Locally sparse varying coefficient mixed model with application to longitudinal microbiome differential abundance

TL;DR

This paper tackles longitudinal differential abundance analysis in microbiome studies by introducing LSVCMM, a locally sparse varying coefficient mixed model that jointly models time-varying effects and within-subject correlation. It estimates via penalized kernel smoothing and enforces both local and global sparsity through an adaptive sparse group Lasso penalty , while accommodating irregular sampling with a parametric working covariance for the random effects. The authors demonstrate via simulations that accounting for temporal dependence improves estimation and model selection, and they apply LSVCMM to a mouse oral cancer study to uncover weekspecific differential abundances and genotype-diagnosis interactions that cross-sectional analyses miss. The work provides an R implementation, EBIC-based tuning, and bootstrap simultaneous confidence bands, offering a practical tool for time-resolved microbiome differential analysis with irregular designs and missing data, along with a discussion of limitations and directions for future extension to zero-inflated counts and multivariate dependencies.

Abstract

Differential abundance (DA) analysis in microbiome studies has recently been used to uncover a plethora of associations between microbial composition and various health conditions. While current approaches to DA typically apply only to cross-sectional data, many studies feature a longitudinal design to better understand the underlying microbial dynamics. To study DA in longitudinal microbial studies, we introduce a novel varying coefficient mixed-effects model with local sparsity. The proposed method can identify time intervals of significant group differences while accounting for temporal dependence. Specifically, we exploit a penalized kernel smoothing approach for parameter estimation and include a random effect to account for serial correlation. In particular, our method operates effectively regardless of whether sampling times are shared across subjects, accommodating irregular sampling and missing observations. Simulation studies demonstrate the necessity of modeling dependence for precise estimation and support recovery. The application of our method to a longitudinal study of mice oral microbiome during cancer development revealed significant scientific insights that were otherwise not discernible through cross-sectional analyses. An R implementation is available at https://github.com/fontaine618/LSVCMM.
Paper Structure (15 sections, 6 equations, 4 figures)

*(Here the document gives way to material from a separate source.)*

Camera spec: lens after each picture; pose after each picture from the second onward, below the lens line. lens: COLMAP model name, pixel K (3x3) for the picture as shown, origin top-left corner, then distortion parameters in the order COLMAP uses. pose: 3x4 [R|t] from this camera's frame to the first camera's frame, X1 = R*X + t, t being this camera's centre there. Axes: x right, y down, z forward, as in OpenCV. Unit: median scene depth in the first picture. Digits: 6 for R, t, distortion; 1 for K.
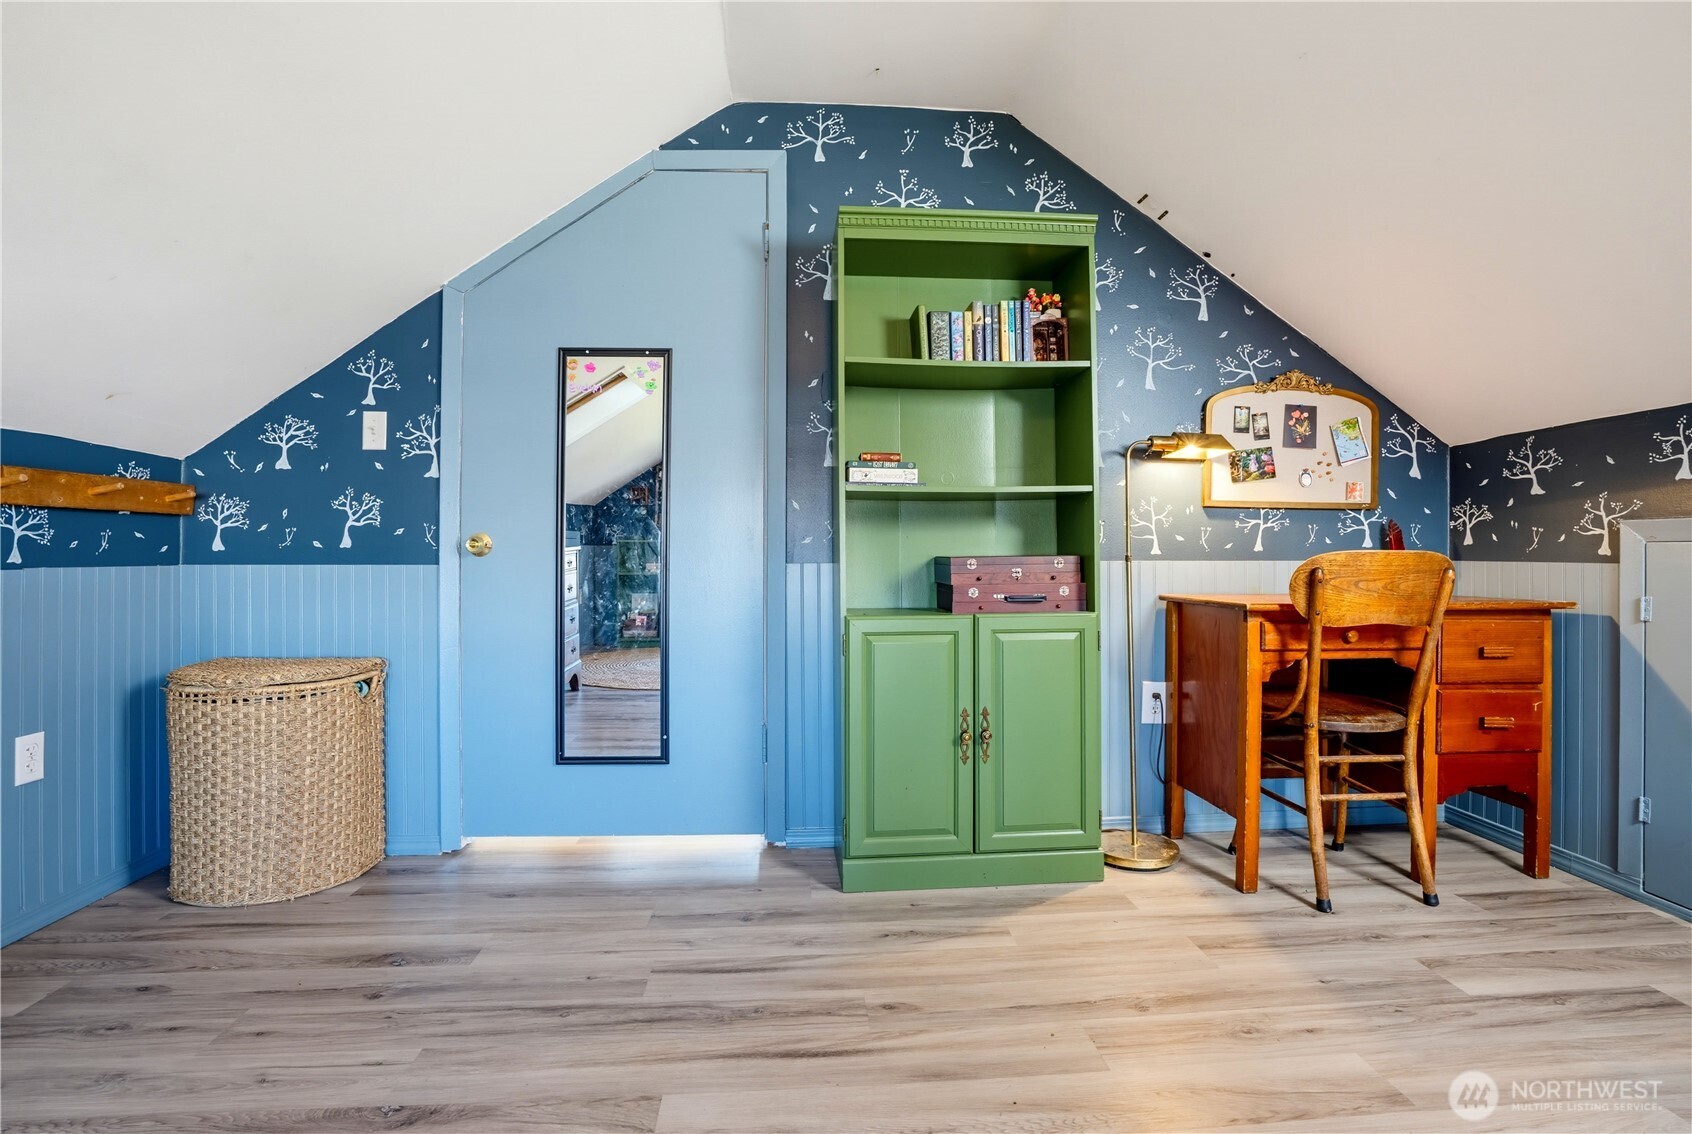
lens RADIAL K [[798.4, 0, 835.6], [0, 798.4, 546.0], [0, 0, 1]] dist [-0.053830, 0.019568]
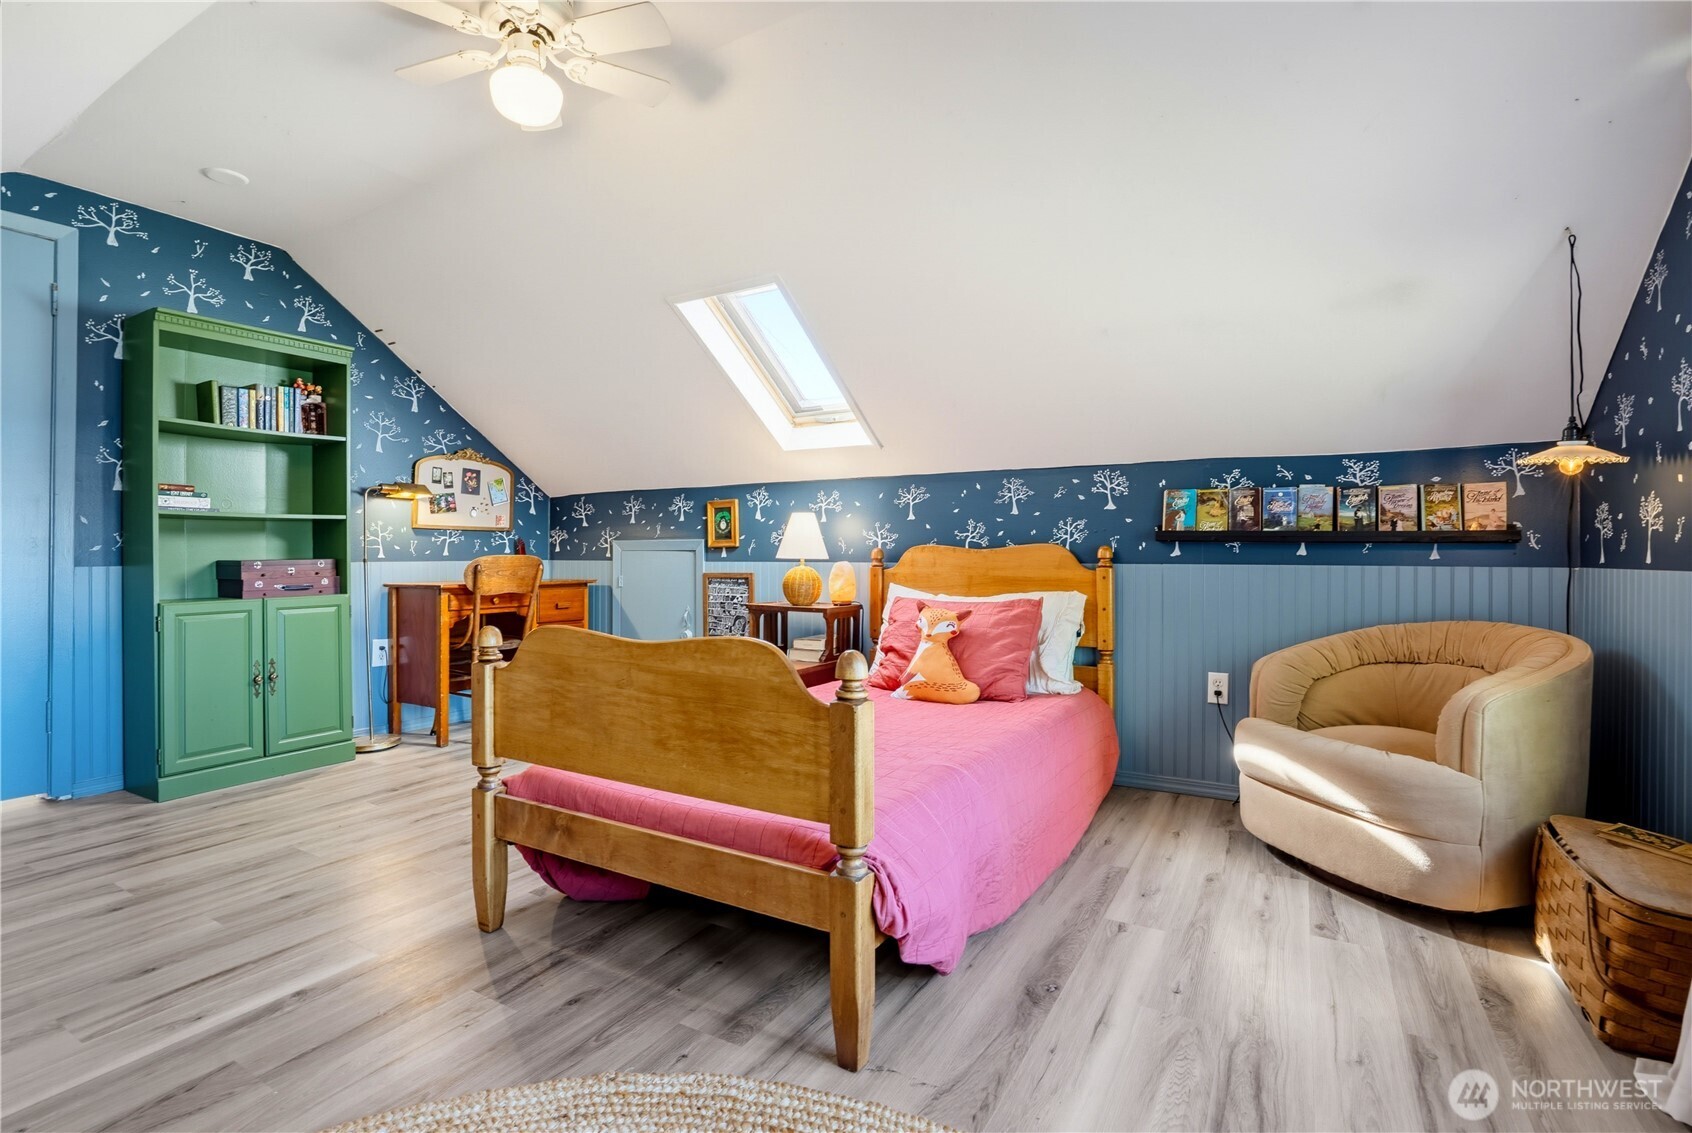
lens RADIAL K [[798.4, 0, 848.2], [0, 798.4, 539.9], [0, 0, 1]] dist [-0.053830, 0.019568]
pose [[0.560551, 0.011240, 0.828044, -0.382364], [-0.002954, 0.999929, -0.011574, -0.010122], [-0.828115, 0.004042, 0.560544, -0.666517]]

This paper contains 15 sections, 6 equations, 4 figures.

Figures (4)

  • Figure 1: Evaluation metrics in the missing data scenario reported as the mean (line) and standard error (band) across 100 replications.
  • Figure 2: Evaluation metrics in the irregular sampling scenario reported as the mean (line) and standard error (band) across 100 replications.
  • Figure 3: (Left) Number of observed and missing samples per week, stratified by genotype and diagnosis. (Right) Patterns of missingness; row labels indicate the frequency of that pattern occurring among the 65 mice.
  • Figure 4: Estimated main effects (top: KO less WT; middle: SCC less ED/CIS) and interaction (bottom: coded as 1 if KO and SCC, and 0 otherwise). White cells correspond to a zero estimate, colored cells correspond to a non-zero estimate. Asterisks indicate a time point where the 95% simultaneous confidence band excludes zero. Columns represent estimate emerging from three different methods. Only OTUs with a significant difference for at least one time point and one method are included in each row (out of 187 total OTUs).